Because of this, it makes sense to go live as soon as possible and iterate based on live feedback from the beginning.
Tracing the DJ
There are two different kinds of traces that will together form a session:
| Trace name | Details |
|---|---|
plan-next-set | Plans the next set of tracks and writes the commentary, triggered by the DJ itself every few songs or by a DJ request. input: listening context and any instructions output: next tracks queued, plus the commentary line |
handle-dj-request | Handles a voice request from the listener, triggered by the microphone button. input: voice clip and the current queue output: a short reply, plus instructions for the plan-next-set run it triggers |
A listening session and both trace types up close:
Capturing user behavior
In order to learn from users, we will log some interesting behavior on the applicable traces.

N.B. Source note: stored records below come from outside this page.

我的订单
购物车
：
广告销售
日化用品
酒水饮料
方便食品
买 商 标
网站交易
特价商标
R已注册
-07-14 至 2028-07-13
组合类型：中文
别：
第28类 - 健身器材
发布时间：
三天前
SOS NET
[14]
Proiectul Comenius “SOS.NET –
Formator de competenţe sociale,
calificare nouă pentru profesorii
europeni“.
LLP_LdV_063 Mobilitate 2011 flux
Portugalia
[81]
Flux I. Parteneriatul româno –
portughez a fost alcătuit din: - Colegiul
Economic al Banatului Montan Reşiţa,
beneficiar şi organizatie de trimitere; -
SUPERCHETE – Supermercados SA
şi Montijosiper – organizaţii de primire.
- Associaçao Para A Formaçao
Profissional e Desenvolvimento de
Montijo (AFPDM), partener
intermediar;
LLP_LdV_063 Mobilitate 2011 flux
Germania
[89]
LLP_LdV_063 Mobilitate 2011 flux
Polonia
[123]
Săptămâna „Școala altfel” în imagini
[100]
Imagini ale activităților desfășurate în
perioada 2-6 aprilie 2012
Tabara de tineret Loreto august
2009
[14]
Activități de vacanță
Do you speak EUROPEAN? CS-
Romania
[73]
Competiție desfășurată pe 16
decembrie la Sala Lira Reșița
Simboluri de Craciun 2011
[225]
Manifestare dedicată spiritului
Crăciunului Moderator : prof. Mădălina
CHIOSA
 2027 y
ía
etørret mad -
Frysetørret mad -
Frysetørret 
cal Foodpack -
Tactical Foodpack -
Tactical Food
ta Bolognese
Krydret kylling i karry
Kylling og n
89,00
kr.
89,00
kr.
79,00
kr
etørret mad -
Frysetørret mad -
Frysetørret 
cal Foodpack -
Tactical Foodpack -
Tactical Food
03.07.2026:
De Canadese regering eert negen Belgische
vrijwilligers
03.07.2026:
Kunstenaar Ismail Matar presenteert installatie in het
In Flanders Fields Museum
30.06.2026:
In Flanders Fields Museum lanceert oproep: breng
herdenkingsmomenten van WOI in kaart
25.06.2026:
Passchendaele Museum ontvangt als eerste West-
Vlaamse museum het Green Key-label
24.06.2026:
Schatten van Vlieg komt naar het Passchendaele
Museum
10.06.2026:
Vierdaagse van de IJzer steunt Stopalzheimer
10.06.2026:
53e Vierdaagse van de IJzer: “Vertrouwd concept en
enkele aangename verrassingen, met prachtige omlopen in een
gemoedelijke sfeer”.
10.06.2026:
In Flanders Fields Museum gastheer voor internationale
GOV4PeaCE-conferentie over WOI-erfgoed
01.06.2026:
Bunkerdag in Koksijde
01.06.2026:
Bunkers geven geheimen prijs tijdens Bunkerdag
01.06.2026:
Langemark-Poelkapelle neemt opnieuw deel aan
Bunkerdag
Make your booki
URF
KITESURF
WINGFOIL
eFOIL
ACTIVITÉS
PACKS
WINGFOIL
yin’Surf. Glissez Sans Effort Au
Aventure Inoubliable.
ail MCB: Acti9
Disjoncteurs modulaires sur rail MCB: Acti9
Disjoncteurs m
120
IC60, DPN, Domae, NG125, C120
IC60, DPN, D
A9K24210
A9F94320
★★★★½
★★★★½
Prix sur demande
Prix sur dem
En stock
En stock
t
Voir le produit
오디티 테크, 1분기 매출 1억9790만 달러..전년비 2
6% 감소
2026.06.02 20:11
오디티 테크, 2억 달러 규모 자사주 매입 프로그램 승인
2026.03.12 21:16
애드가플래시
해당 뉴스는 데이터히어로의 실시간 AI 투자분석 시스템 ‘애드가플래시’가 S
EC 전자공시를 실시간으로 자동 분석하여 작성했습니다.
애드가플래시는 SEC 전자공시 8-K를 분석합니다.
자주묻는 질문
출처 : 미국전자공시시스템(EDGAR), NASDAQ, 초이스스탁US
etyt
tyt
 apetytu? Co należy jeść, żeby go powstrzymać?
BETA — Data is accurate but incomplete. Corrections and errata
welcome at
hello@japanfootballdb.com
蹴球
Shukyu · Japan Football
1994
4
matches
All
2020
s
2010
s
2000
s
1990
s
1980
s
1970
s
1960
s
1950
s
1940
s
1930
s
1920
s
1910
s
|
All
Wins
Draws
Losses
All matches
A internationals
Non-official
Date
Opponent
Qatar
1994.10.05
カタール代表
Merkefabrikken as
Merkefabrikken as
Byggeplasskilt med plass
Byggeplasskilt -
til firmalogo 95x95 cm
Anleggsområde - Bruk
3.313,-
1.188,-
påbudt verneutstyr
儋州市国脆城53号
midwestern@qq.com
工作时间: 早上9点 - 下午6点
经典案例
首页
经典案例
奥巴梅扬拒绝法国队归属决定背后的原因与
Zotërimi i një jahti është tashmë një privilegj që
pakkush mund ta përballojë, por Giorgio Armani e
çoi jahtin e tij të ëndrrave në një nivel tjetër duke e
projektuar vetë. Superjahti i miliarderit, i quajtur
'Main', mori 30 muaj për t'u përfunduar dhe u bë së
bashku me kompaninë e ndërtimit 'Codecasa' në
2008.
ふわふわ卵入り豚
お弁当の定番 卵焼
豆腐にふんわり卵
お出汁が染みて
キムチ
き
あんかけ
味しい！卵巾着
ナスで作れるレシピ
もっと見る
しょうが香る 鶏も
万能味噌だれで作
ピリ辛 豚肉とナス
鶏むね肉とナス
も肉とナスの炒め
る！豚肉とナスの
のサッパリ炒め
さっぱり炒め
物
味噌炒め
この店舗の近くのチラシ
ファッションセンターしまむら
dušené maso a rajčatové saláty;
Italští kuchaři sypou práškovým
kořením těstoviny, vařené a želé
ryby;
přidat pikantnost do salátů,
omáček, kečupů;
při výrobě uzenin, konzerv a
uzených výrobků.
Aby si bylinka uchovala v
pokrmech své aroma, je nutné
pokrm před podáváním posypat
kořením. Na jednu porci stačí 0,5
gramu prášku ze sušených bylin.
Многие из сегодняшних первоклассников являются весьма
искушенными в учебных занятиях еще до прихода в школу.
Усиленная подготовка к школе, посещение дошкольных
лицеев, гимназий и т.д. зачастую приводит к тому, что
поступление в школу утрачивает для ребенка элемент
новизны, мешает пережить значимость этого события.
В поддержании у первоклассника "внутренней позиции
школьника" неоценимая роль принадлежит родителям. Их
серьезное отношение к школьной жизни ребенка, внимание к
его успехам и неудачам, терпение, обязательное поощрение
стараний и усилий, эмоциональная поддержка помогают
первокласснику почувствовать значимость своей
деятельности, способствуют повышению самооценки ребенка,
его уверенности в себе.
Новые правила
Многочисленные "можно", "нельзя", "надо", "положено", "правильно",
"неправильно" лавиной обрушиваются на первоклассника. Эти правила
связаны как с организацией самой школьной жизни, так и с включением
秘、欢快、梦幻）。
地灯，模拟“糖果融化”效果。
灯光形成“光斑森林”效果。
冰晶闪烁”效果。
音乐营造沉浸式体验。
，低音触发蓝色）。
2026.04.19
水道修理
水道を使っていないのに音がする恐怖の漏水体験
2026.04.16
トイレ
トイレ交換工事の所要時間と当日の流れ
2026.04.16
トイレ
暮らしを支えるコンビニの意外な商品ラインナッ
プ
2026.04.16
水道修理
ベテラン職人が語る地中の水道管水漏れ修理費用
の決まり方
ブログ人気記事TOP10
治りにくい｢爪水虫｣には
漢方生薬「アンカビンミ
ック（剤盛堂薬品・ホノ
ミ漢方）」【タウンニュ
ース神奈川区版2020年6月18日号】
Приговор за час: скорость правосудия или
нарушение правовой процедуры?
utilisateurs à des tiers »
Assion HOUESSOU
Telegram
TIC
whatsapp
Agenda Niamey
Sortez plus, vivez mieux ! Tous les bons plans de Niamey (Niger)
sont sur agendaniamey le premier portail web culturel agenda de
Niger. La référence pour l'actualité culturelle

In principle, the team could already iterate with only this in place. Tracing and monitoring form a small loop of their own. In the beginning, this is probably enough for the team to quickly improve the DJ feature.
As the setup matures, and the team wants to have more structured testing in place, they can start building datasets and experiments on top of these signals.
Structured testing
With only the live signals, testing a change means shipping it and watching the scores. The team can add two more deliberate ways of testing: experiments on datasets, and A/B tests on live users.
Experiments on datasets
In this use case, testing end to end is very hard offline: whether a session was good only shows in live listening behavior, and taste differs per user, so no expected output holds for everyone. A single step like select-tracks can be tested, with the expectation describing the direction of the set rather than exact tracks:
A/B tests on live users
Some changes are hard to grade offline, like the tone of voice of the commentary. Since the risk is low, the team can give a small group of listeners the new version and compare the signal scores between the groups, like the skip rate and the message_type distribution. If the new version does better, they can roll it out to everyone.
With this in place, the full loop is running:
Conclusion
This is an example of a feature that's is low risk and there is no historical data to learn from. The best thing you can do in such cases is getting traces in as soon as possible and start monitoring them to learn from. Everything else, datasets, experiments, A/B tests, can be built on top of that over time.